When I arrived in San Francisco in May 2021, I brought with me three umbrellas, which had been useful in Sonoma County where it often rained 40 to 50 inches in a year, though there were also years of drought. Extreme weather was the norm. Two of my umbrellas, one black, the other red, would have protected me in a torrential downpour. The other, which was also black, would have been good for a sprinkle. My brother, Adam, who has lived in the city since 1970, looked at my umbrellas and said, “You won’t need them. It hardly rains here.” Still, it does rain occasionally. I looked it up. The average precipitation is about 24 inches.
On Sunday, October 17 it rained all over northern California. I was in Sonoma County visiting friends. I listened to the sound of the rain on a tin roof, watched football on TV, made friends with a black cat named “Killer,” and talked in a mix of Spanish and English to a thirty something year old Mexican from Oaxaca named Jose, who told me that he paid a coyote $16,000 to bring him to California, and that he sat in the backseat of a car the whole way. I thought that $16,000 was a lot of money. So did Jose. It took him two years to pay off the debt to the coyote.
Now, Jose is a student at the Santa Rosa Junior College taking classes to be a carpenter. Pedro, my Sonoma County host, had been a union carpenter, became a contractor, and built green homes when green lumber was hard to come by. A clerk at Mead Clark laughed at him when he said he wanted to buy green wood. “The idea,” Pedro told me, “is that you plant the same number of trees in the ground that you harvest.” Only folks with big money could afford to go green. But before long most of the rich folks Pedro worked for wanted green houses.

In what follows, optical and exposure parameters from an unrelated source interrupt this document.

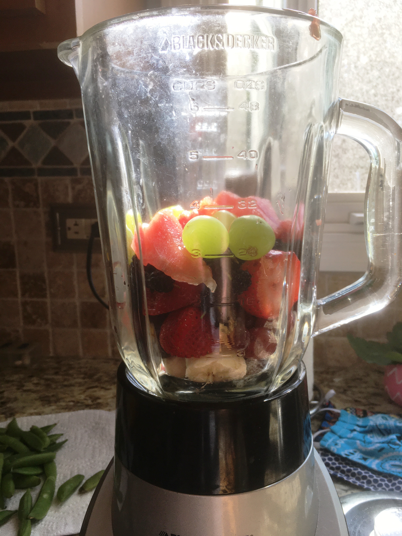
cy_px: 268
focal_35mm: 29
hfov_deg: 48.2
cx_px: 201
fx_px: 449
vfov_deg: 61.7
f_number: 2.2
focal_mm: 4.15
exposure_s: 1/120
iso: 25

Back in the city, where there was a break in the rain, I joined two friends from New Jersey who were visiting, and who explained that their town had been taken over by Orthodox Jews of the sort who have two sets of dishes, two refrigerators and two of everything related to food, one set Kosher the other not. My non-orthodox friends and I went to a fish restaurant in my neighborhood, where one of the cashiers, a Mexican, explained when I asked that a payment of $16,000 to a coyote wasn’t a lot of money. “It’s more like $24,000 now,” he said. He added, “If you don’t pay, they come after you or after your family.”

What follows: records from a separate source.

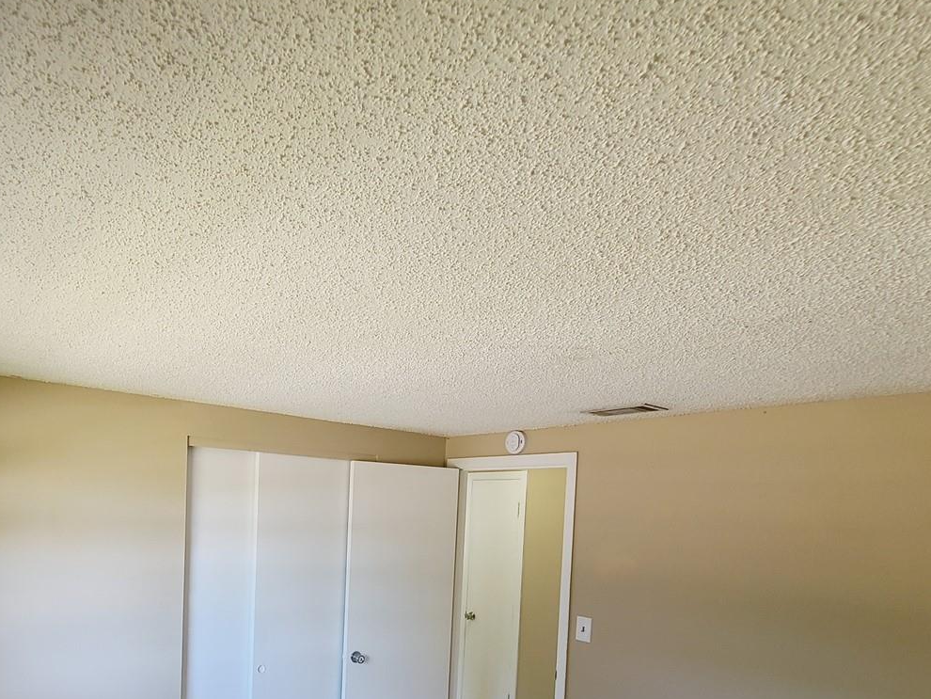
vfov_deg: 60.1
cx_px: 308
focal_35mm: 21
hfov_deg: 76.4
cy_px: 522
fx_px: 565
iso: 160
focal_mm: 2.2
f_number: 2.2
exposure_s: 1/60
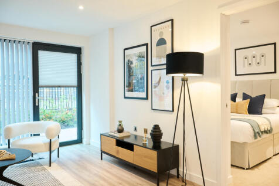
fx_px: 221
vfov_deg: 45.6
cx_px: 140
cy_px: 93
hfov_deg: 64.6
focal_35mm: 28
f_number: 9
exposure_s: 1/1.3
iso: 160
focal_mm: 28.5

That afternoon, I sold my 2009 VW Jetta for $1,000. The San Francisco VW dealer told me he’d give me $100 for the vehicle, but that $1,000 was a reasonable price to ask. The buyer paid me in cash: 20s and 100s.
Everything in my world seemed to be about money. Or maybe I was just more aware of it. I was making money by writing articles, but not enough to live on. Savings saved me. Now that I was car-less, I wouldn’t have to pay for insurance – $2,600 a year – or for registration, license and gas. I’d save money, but I’d have to take public transportation in a city where it’s challenging to get from one neighborhood to another, especially from Ocean Beach—where I live and which is largely Chinese, with a smattering of hipsters—to the Excelsior, for example, where a friend was to give me a massage; $120 for 90 minutes.

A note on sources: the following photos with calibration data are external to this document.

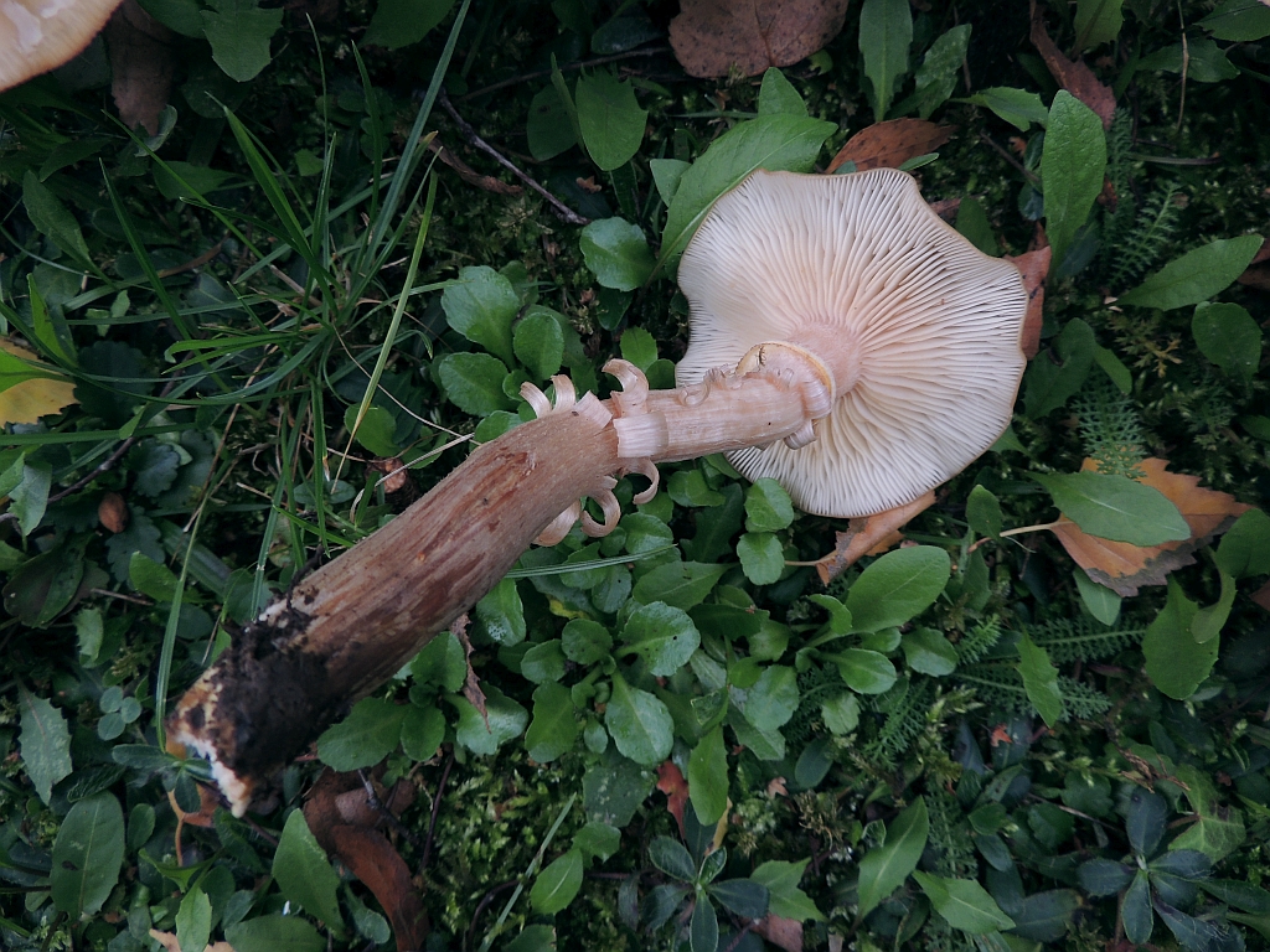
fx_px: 881
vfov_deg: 56.8
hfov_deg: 71.6
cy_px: 476
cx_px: 635
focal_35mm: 24
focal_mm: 4.3
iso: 100
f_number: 3
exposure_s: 1/125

In the Excelsior, a largely working class Filipino and Salvadorian neighborhood, the avenues are named after countries—some of which (like Persia) can no longer be found on maps. The Excelsior streets, which run up and down steep hills, are named after the cities of the world, mostly European. They haven’t kept pace with newer waves of immigrants and shifts in immigration.
It took me 80 minutes by tram and bus—the number 52— to make the epic journey from Ocean Beach, on the western edge of the city and along the Pacific Ocean, to the intersection of Persia Avenue & Prague Street. I felt like I was in another country, though by helicopter a flight would have taken five minutes. “I bet you didn’t know Persia and Prague were next to one another,” a friend who drives a cab said. He added, “My favorite intersection is Moscow and Russia.” Understandable, since his grandparents were Russians who immigrated to the U.S. and lived working class lives.
On the return journey, I tried to find the stop for the 52 going back the way I had come. After 30 minutes of walking uphill and downhill I gave up, took Lyft home for $16.35 and talked to the Filipino driver. “I love the rain,” he said. “Don’t get me wrong. Rain is good. But driving in the rain is bad. The roads are slippery and drivers don’t take the extra care they should.“
On the street in front of my house I noticed a bumper sticker that read, “Make War on Fentanyl.” One of my nephews died in San Francisco a couple of years ago of a Fentanyl overdose. A single dose costs $2.00, cheap and deadly. His body was found in an abandoned building. Making war on Fentanyl didn’t sound like a good idea. “’War’ on almost anything is a bad idea,” a next-door neighbor said when she recognized me on the street. “It’s the wrong paradigm.” It started to rain again. I opened the black umbrella I had carried with me to the Excelsior and stood on the sidewalk in a bluesy mood, listening to the rain come down, knowing the drought wasn’t over, knowing, too, that every drop counted.